We report a strong reversible piezo-effect in CdTe∕CdS photovoltaics consistent with the piezo parameters of CdS. Our finding suggests a different understanding of CdS-based solar cells including CdTe- and CuIn(Ga)Se-based devices. Because the CdS film is put into compression in the device, the piezo coupling generates surface charges and the electric field opposing that of the absorber layer. The corresponding potential barrier makes CdS insulating and the device operate in a metal-insulator-semiconductor mode. Our understanding introduces the concept of piezo-photovoltaics and suggests specific practical implications.

Lock-in thermography and nonuniformity modeling of thin-film CdTe solar cells

We present the lock-in thermography study of thin-film CdTe/CdS solar cells. Several major features of thermal signal are identified, such as much higher intensity for cells under illumination, considerable inhomogeneity, and a bright contour line corresponding to the higher intensity at the cell edge. Light soak stress is shown to increase the device lateral nonuniformity. We model the solar cell as a two-dimensional system of random diodes connected in parallel through a resistive electrode. The simulated current distribution maps are consistent with the thermography data.

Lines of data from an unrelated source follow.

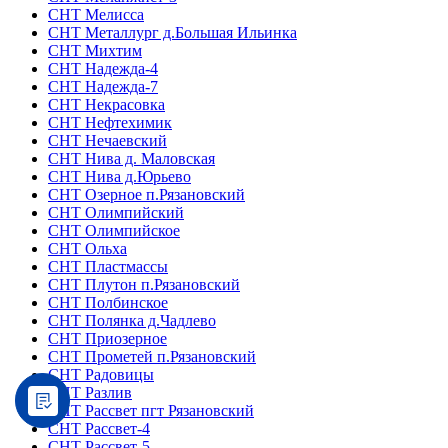
СНТ Мелисса
СНТ Металлург д.Большая Ильинка
СНТ Михтим
СНТ Надежда-4
СНТ Надежда-7
СНТ Некрасовка
СНТ Нефтехимик
СНТ Нечаевский
СНТ Нива д. Маловская
СНТ Нива д.Юрьево
СНТ Озерное п.Рязановский
СНТ Олимпийский
СНТ Олимпийское
СНТ Ольха
СНТ Пластмассы
СНТ Плутон п.Рязановский
СНТ Полбинское
СНТ Полянка д.Чадлево
СНТ Приозерное
СНТ Прометей п.Рязановский
СНТ Радовицы
СНТ Разлив
СНТ Рассвет пгт Рязановский
СНТ Рассвет-4
СНТ Рассвет-5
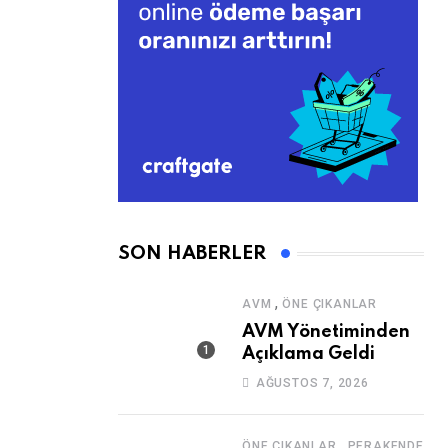
SON HABERLER
,
AVM
ÖNE ÇIKANLAR
AVM Yönetiminden
Açıklama Geldi
AĞUSTOS 7, 2026
,
ÖNE ÇIKANLAR
PERAKENDE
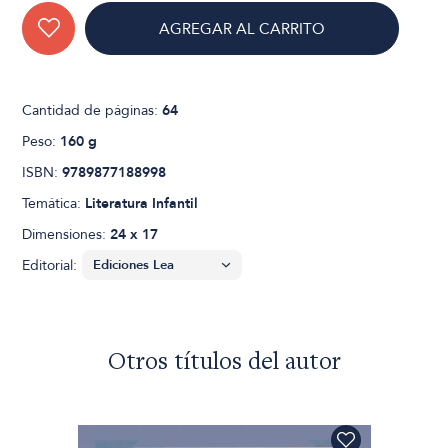
AGREGAR AL CARRITO
Cantidad de páginas:
64
Peso:
160 g
ISBN:
9789877188998
Temática:
Literatura Infantil
Dimensiones:
24 x 17
Editorial:
Otros títulos del autor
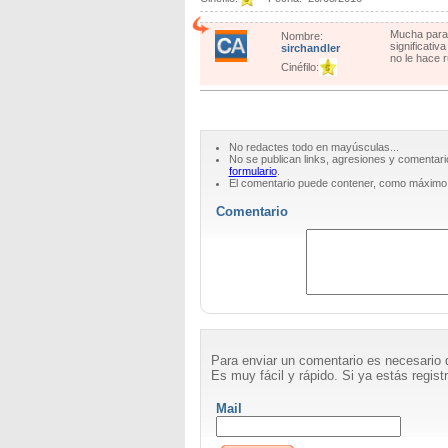
Mucha paran
Nombre:
significativ
sirchandler
no le hace r
Cinéfilo:
No redactes todo en mayúsculas...
No se publican links, agresiones y comentari
formulario
.
El comentario puede contener, como máximo
Comentario
Para enviar un comentario es necesario 
Es muy fácil y rápido. Si ya estás registr
Mail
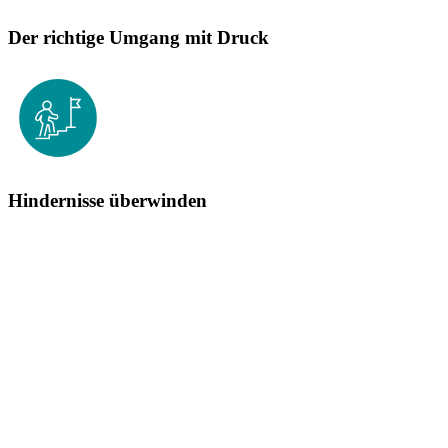
Der richtige Umgang mit Druck
Hindernisse überwinden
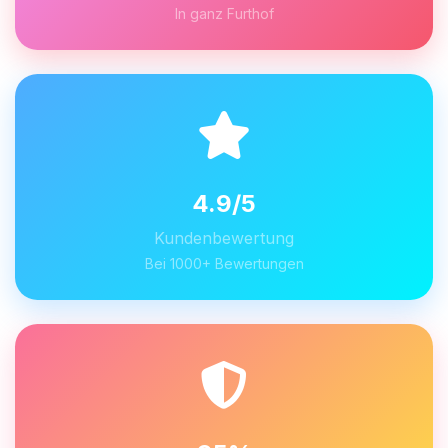
In ganz Furthof
4.9/5
Kundenbewertung
Bei 1000+ Bewertungen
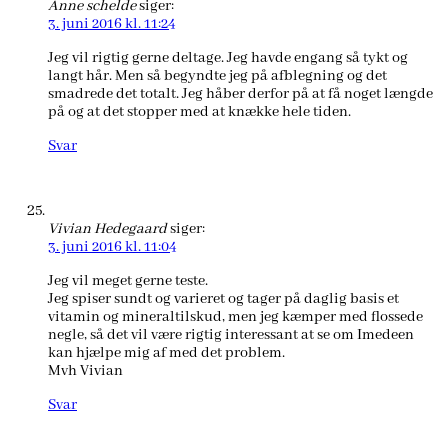
Anne schelde
siger:
3. juni 2016 kl. 11:24
Jeg vil rigtig gerne deltage. Jeg havde engang så tykt og
langt hår. Men så begyndte jeg på afblegning og det
smadrede det totalt. Jeg håber derfor på at få noget længde
på og at det stopper med at knække hele tiden.
Svar
Vivian Hedegaard
siger:
3. juni 2016 kl. 11:04
Jeg vil meget gerne teste.
Jeg spiser sundt og varieret og tager på daglig basis et
vitamin og mineraltilskud, men jeg kæmper med flossede
negle, så det vil være rigtig interessant at se om Imedeen
kan hjælpe mig af med det problem.
Mvh Vivian
Svar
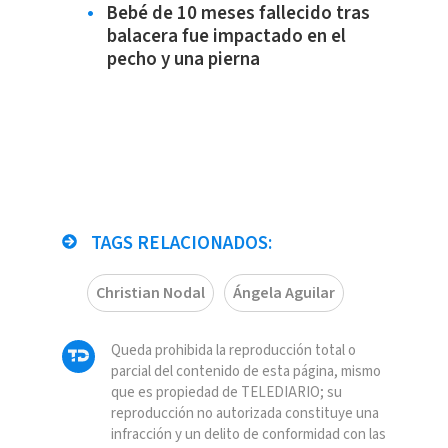
Bebé de 10 meses fallecido tras
balacera fue impactado en el
pecho y una pierna
TAGS RELACIONADOS:
Christian Nodal
Ángela Aguilar
Queda prohibida la reproducción total o
parcial del contenido de esta página, mismo
que es propiedad de TELEDIARIO; su
reproducción no autorizada constituye una
infracción y un delito de conformidad con las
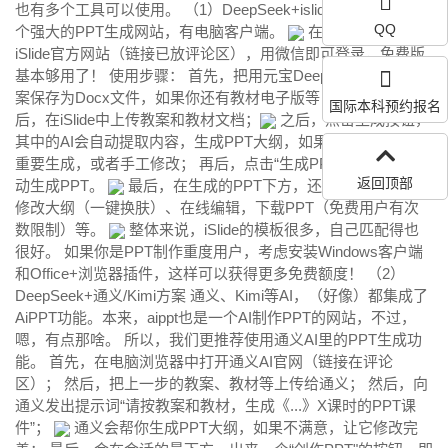
也有多个工具可以使用。 （1）DeepSeek+
islide
方案 islide是一
QQ
个强大的PPT生成网站，有电脑客户端。
在浏览器中打开
iSlide官方网站（链接已放评论区），用微信即可登录，免费版
基本够用了！ 使用步骤： 首先，把用元宝DeepSeek输出的教
案保存为Docx文件，如果你还有教材电子版等，一并备好； 然
国际本科预约报名
后，在iSlide中上传教案和教材文档；
之后，点击生成按钮，
其中的AI会自动提取内容，生成PPT大纲，如果你不满意，可以
重要生成，或者手工修改； 再后，点击“生成PPT”按钮，即可自
返回顶部
动生成PPT。
最后，在生成的PPT下方，还可以更换模板、
修改大纲（一键换肤）、在线编辑，下载PPT（免费用户有次
数限制）等。
整体来说，iSlide的模板很多，自己匹配得也
很好。 如果你是PPT制作重度用户，考虑安装Windows客户端
和Office+浏览器插件，这样可以获得更多免费额度！ （2）
DeepSeek+通义/Kimi方案 通义、Kimi等AI，（好像）都集成了
AiPPT
功能。本来，aippt也是一个AI制作PPT的网站，不过，
嗯，有点那啥。 所以，我们更推荐使用通义AI里的PPT生成功
能。 首先，在电脑浏览器中打开通义AI官网（链接在评论
区）； 然后，把上一步的教案、教材等上传给通义； 然后，向
通义发出提示词“请按教案和教材，生成《...》X课时的PPT课
件”；
通义会帮你生成PPT大纲，如果不满意，让它修改完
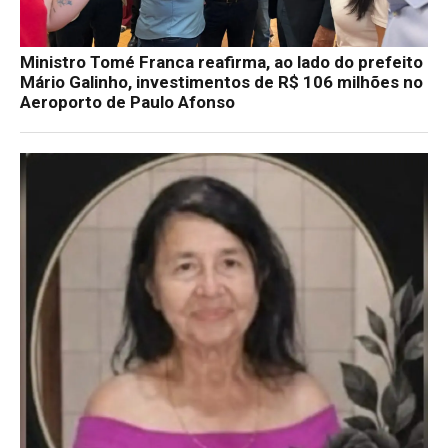
Ministro Tomé Franca reafirma, ao lado do prefeito
Mário Galinho, investimentos de R$ 106 milhões no
Aeroporto de Paulo Afonso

Surface and build-up region dose analysis for clinical radiotherapy photon beams.

The standard clinical approach of dose measurement using a Farmer type fixed plane parallel cylindrical ionization chamber produces erroneous results in the build-up region. We studied dose distribution in this region using a Monte Carlo simulation technique and compared our results with data measured using extrapolation, parallel plate, and cylindrical farmer type ionization chambers for 6 and 10 MV photon beams from two different accelerators. The extrapolation chamber data agreed favorably with the Monte Carlo results, suggesting that dose at the skin surface and a few mm beneath is significantly lower than conventionally accepted values.

Admittance spectroscopy revisited: Single defect admittance and displacement current

A general approach to semiconductor device admittance spectroscopy analysis is developed, which describes arbitrary defect distributions, and gives the geometrical capacitance limit and the relationship between the measured conductance and capacitance. A single defect capacitance concept is introduced that facilitates the analysis. Special attention is paid to accounting for the role of displacement current, which was overlooked in the preceding work. An experimental verification of the approach is given.

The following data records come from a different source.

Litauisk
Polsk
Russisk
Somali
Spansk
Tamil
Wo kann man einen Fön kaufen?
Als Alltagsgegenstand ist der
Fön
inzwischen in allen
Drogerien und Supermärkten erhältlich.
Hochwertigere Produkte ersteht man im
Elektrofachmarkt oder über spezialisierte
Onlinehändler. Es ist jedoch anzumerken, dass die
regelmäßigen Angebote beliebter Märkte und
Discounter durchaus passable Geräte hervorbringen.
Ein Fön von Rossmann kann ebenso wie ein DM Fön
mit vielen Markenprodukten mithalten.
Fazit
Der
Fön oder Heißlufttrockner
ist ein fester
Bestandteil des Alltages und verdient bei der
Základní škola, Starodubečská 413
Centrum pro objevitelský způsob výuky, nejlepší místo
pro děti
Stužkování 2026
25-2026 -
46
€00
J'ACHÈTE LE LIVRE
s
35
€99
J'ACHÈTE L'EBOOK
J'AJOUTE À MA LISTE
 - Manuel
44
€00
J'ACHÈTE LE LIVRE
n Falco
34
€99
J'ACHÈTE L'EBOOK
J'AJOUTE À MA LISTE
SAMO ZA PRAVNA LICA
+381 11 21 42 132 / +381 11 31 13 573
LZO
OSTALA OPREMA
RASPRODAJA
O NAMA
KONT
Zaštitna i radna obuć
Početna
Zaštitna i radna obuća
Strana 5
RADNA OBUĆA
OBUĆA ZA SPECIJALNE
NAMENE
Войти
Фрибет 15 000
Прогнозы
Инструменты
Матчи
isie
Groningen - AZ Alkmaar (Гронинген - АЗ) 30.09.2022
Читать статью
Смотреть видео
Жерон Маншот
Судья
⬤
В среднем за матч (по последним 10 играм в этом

Bias-dependent photoluminescence in CdTe photovoltaics

We show that external bias significantly affects the photoluminescence (PL) in CdTe photovoltaics. The main observations are: (1) reverse bias suppresses PL, (2) PL increases with moderate forward bias and tends to saturate when it is above the open-circuit voltage, and (3) PL in the region of saturation is extremely sensitive to device degradation. We attribute the observed phenomena to the competition between the field-induced separation of electrons and holes and their nonradiative recombination. We have developed a model that describes bias-dependent PL more quantitatively and forms a basis for using it as an indicator of device degradation.

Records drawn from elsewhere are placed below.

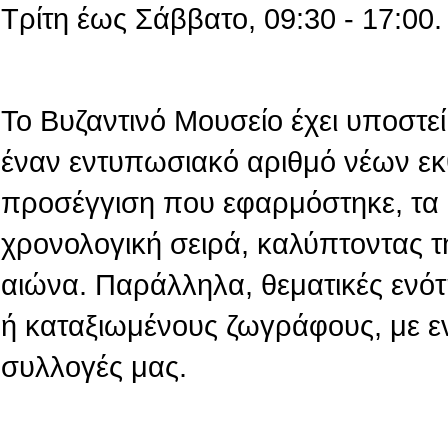
Τρίτη έως Σάββατο, 09:30 - 17:00.
Το Βυζαντινό Μουσείο έχει υποστεί 
έναν εντυπωσιακό αριθμό νέων εκ
προσέγγιση που εφαρμόστηκε, τα 
χρονολογική σειρά, καλύπτοντας τ
αιώνα. Παράλληλα, θεματικές ενό
ή καταξιωμένους ζωγράφους, με ε
συλλογές μας.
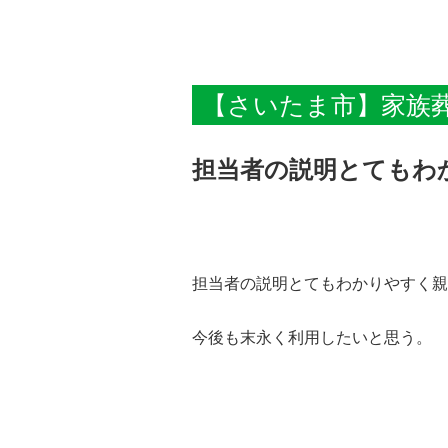
【さいたま市】家族
担当者の説明とてもわ
担当者の説明とてもわかりやすく親
今後も末永く利用したいと思う。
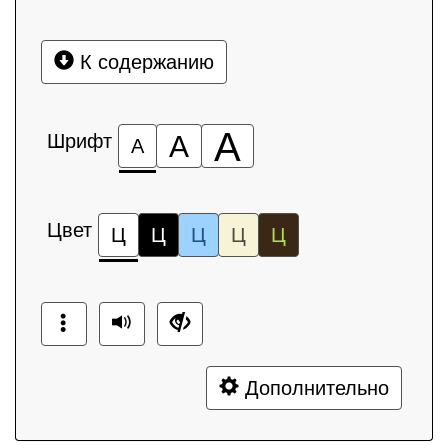
К содержанию
А
Шрифт
А
А
Цвет
Ц
Ц
Ц
Ц
Ц
Дополнительно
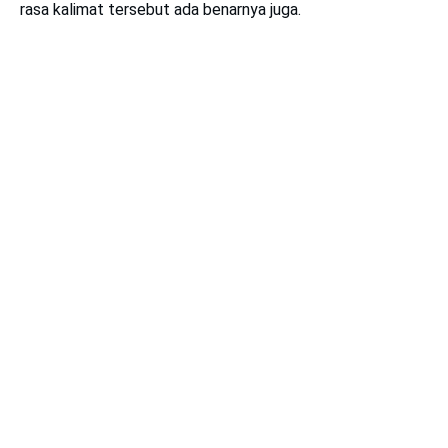
rasa kalimat tersebut ada benarnya juga.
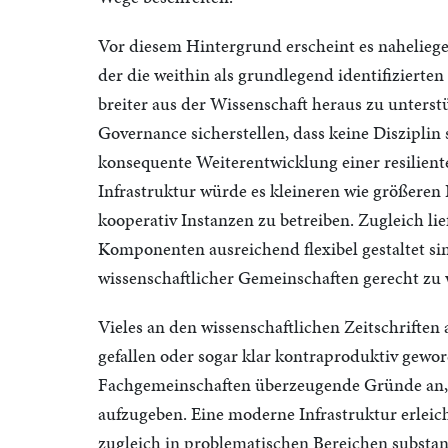
Vor diesem Hintergrund erscheint es nahelieg
der die weithin als grundlegend identifizierten
breiter aus der Wissenschaft heraus zu unterst
Governance sicherstellen, dass keine Disziplin 
konsequente Weiterentwicklung einer resiliente
Infrastruktur würde es kleineren wie größeren 
kooperativ Instanzen zu betreiben. Zugleich ließ
Komponenten ausreichend flexibel gestaltet s
wissenschaftlicher Gemeinschaften gerecht zu
Vieles an den wissenschaftlichen Zeitschriften
gefallen oder sogar klar kontraproduktiv gewo
Fachgemeinschaften überzeugende Gründe an, 
aufzugeben. Eine moderne Infrastruktur erleic
zugleich in problematischen Bereichen substan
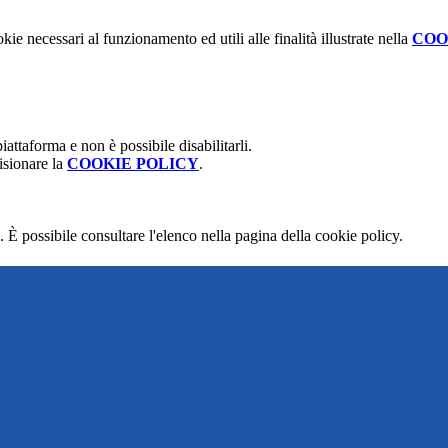
kie necessari al funzionamento ed utili alle finalità illustrate nella
COO
attaforma e non è possibile disabilitarli.
isionare la
COOKIE POLICY
.
 È possibile consultare l'elenco nella pagina della cookie policy.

From photovoltaics to medical imaging: Applications of thin-film CdTe in x-ray detection

Recent developments in photovoltaics created a commercially viable technology of large area uniform thin-film structures, potentially extendable to the field of medical imaging, where the capability of producing large area x-ray detectors is essential for the successful diagnosis and treatment of cancer. We propose a large area thin-film CdTe structure suitable for radiation detection and discuss its main characteristics under x-ray beams used in radiation therapy. While based on the same principle, the details of its operations are very dissimilar from that of photovoltaics.